The entries are to be reproduced verbatim, and their pictures left out.

Collected data
○ ○ ○ ○ ○

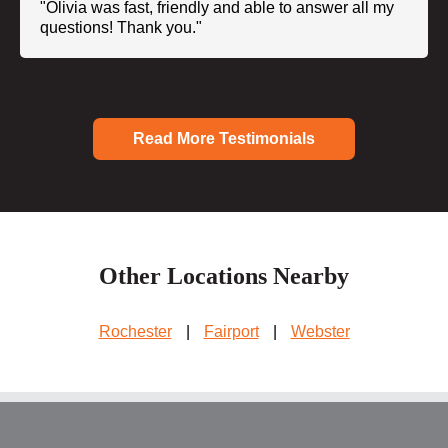
"Olivia was fast, friendly and able to answer all my
questions! Thank you."
Read More Testimonials
Other Locations Nearby
Rochester
|
Fairport
|
Webster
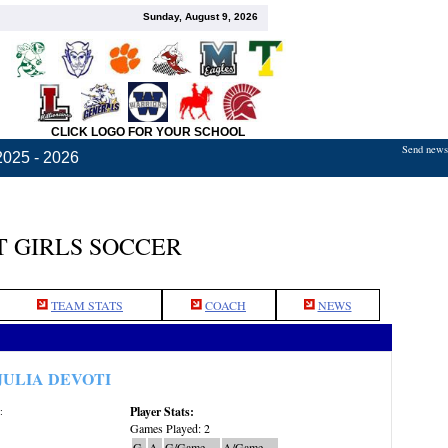
Sunday, August 9, 2026
CLICK LOGO FOR YOUR SCHOOL
Send news,
2025 - 2026
 GIRLS SOCCER
TEAM STATS
COACH
NEWS
JULIA DEVOTI
Player Stats:
:
Games Played: 2
G
A
G/Game
A/Game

○ ○ ○ ○ ○

• _Task result_:
"Olivia was fast, friendly and able to answer all my
questions! Thank you."
Read More Testimonials
Other Locations Nearby
Rochester
|
Fairport
|
Webster
Sunday, August 9, 2026
CLICK LOGO FOR YOUR SCHOOL
Send news,
2025 - 2026
 GIRLS SOCCER
TEAM STATS
COACH
NEWS
JULIA DEVOTI
Player Stats:
:
Games Played: 2
G
A
G/Game
A/Game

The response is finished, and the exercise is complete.